Bad Bed Friends 20: "She Is My Girlfriend."

872 28 2
                                    

Arabanın içi sıcaktı. Müzik çalardan sessiz tonda bir Imagine Dragons şarkısı geliyordu. Gözlerim yorgunluktan ağrıyorlardı ve nereye gittiğimiz ile ilgili bir fikrim de yoktu.

"Bileğinin iyi olduğundan emin miyiz?" Tristan, yolculuğun başından beri süren sessizliği bozdu. Elbette şaşırmamıştım.

Acı yüzünden yüzümü buruşturmamak için kendimi zorluyordum. "Evet," dedim, yalan söyleyerek. Çünkü, eğer ona canımın acıdığını söylersem, beni hastaneye götürmekte direcekti.

"Hiç de öyle görünmüyorsun, Hamilton." Sesinde hiçbir pürüz yoktu.

Başımı yana çevirdim ve tedirgin yüzüyle karşılaştım. Üstüne aldığı kahverengi kürk montu, üzerinde ağır durması gerekirken onun bir parçası gibi görünüyordu. Ona bakıyordum, ve kısık gözlerinin kalbimi erittiğini hissediyordum. Ciddi olduğu zamanlarda, komik görünüyordu. Ona kesinlikle ciddiyet yakışmıyordu.

"Pekâlâ, ayağımdaki acı yüzünden ölmek üzereyim." Nihayet itiraf ettim. Önceliğimiz, benim acıyan bileğim değildi. Fakat, çektiğim acı da göz ardı edilebilecek gibi değildi.

"Ne?" Gözleri genişledi ve bakışları ben ve yol arasında gidip geldi. Direksiyonu tutan eli gevşemişti. "Hayır. Hayır, hayır, hayır... Önce hastaneye gideceğiz. Şu önemli iş her neyse biraz daha bekleyebilir."

"Hayır - " Elimi uzatıp, omuzuna dokunmaya çalıştım fakat aniden ayağımı kıpırdatmam, inlememe sebep oldu. "Lanet olsun," diye sızlandım. "Bileğim umurumda değil. Amy ve James'i bulmalıyız."

"Ah, bir de bu piç çıktı şimdi," diye söylendi, gergince, kendi kendine. "Hayatımızdaki erkek sayısı çok azmış gibi, her gün bir tane daha artıyor. Ne bu anasını? Dünyada kız mı kalmadı?"

Size söylemiştim, ciddiyet onda gülünç duruyordu.

Eğilip bileğime hafifçe dokundum. "James iyi biri," dedim. "Amy onu zorla yanında götürdü. Amy'ye göz kulak olacaktır. James'i cidden sevdim."

"Hah!" Tristan histerik bir şekilde güldü. "Bu fiili cidden o herif için mi harcıyorsun? Onu sevdin fakat aylardır - "

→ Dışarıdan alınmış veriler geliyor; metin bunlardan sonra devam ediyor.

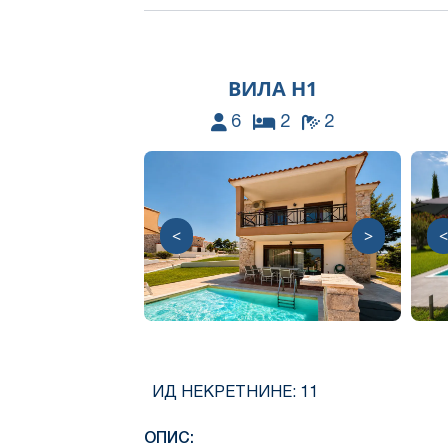
ВИЛА Н1
6
2
2
<
>
<
ИД НЕКРЕТНИНЕ:
11
ОПИС:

Aniden tiz bir araba lastiği ve korna sesi duyuldu. Çığlık dahi atamadan, kendimi ön cama savrulurken buldum. Başımı cama çarpmadan önce oldukça parlak bir ışık gözlerimi hapsetti. Ve yorgun bir şekilde engellenemez bir uykuya dalmadan önce duyduğum son ses, Tristan'ın ismimi seslenişiydi.

~•~

Gözlerimi birkaç kez kırparak, görüşümü açtım. Sonunda tiz sesli karanlık odadan, aydınlığa çıkmış gibi hissediyordum. Başımda göz ardı edilemez bir acı vardı ve hâlâ bileğimi kıpırdatamıyordum.

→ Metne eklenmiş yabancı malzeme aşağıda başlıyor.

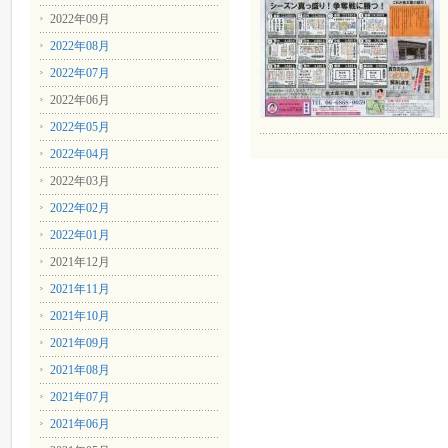
2022年09月
2022年08月
2022年07月
2022年06月
2022年05月
2022年04月
2022年03月
2022年02月
2022年01月
2021年12月
2021年11月
2021年10月
2021年09月
2021年08月
2021年07月
2021年06月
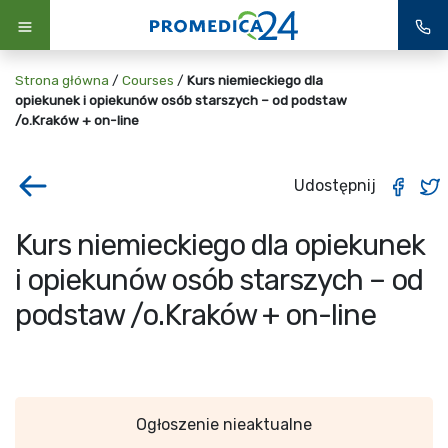
Strona główna
/
Courses
/
Kurs niemieckiego dla
opiekunek i opiekunów osób starszych – od podstaw
/o.Kraków + on-line
Udostępnij
Kurs niemieckiego dla opiekunek
i opiekunów osób starszych – od
podstaw /o.Kraków + on-line
Ogłoszenie nieaktualne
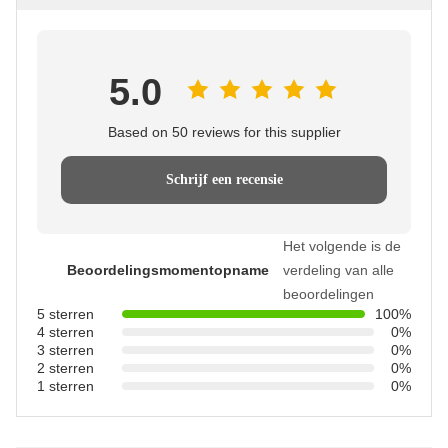
5.0
Based on 50 reviews for this supplier
Schrijf een recensie
Het volgende is de
Beoordelingsmomentopname
verdeling van alle
beoordelingen
5 sterren
100%
4 sterren
0%
3 sterren
0%
2 sterren
0%
1 sterren
0%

Elim otomatik olarak, ağrıyan başıma vardı. O sırada arabada olduğumu idrak edebilmiştim. Elimi başımdan çektim ve parmaklarımdaki kanı görmek, yüzümü buruşturmama sebep oldu.

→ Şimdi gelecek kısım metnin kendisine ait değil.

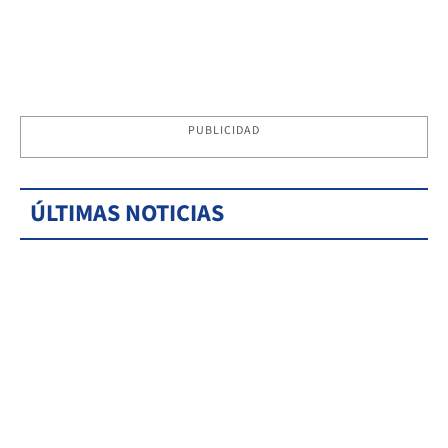
PUBLICIDAD
ÚLTIMAS NOTICIAS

Dışarısı karanlıktı fakat bir arabanın farları açıktı ve Tristan'ın olduğunu tahmin ettiğim ince bir bedeni ışıkla kaplıyordu. Onu görmek gergin bedenimi gevşetti. Midemdeki tüm maddeler birbirine girmiş gibi hissediyordum.

Kapıyı açtım ve acı içindeki bileğime dikkat ederek, arabadan indim. Topallayarak, ona ulaşmaya çabalarken, Tristan bana döndü ve, "Kate!" diye seslendi. Yanıma koşarken yüzünde kaygı vardı. "Tanrı'ya şükür iyisin! Sen uyanmadın ve ben - " Yutkundu. Önümde durdu ve bir adım daha yaklaştıktan sonra, kollarını belime doladı. "Korktum."

Kalbim erirken, parmak uçlarımla saçlarını okşadım. Tanrı bilir böyle duygusal bir an yaşama fırsatını bir daha ne zaman yakalardım.

"Dalga mı geçiyorsunuz?" Duyduğum tanıdık bir ses tüm kaslarımı tekrar geldi. Bu, refleks olarak, Tristan'ın kollarından geri çekilip sesin sahibine yönelmeme sebep oldu.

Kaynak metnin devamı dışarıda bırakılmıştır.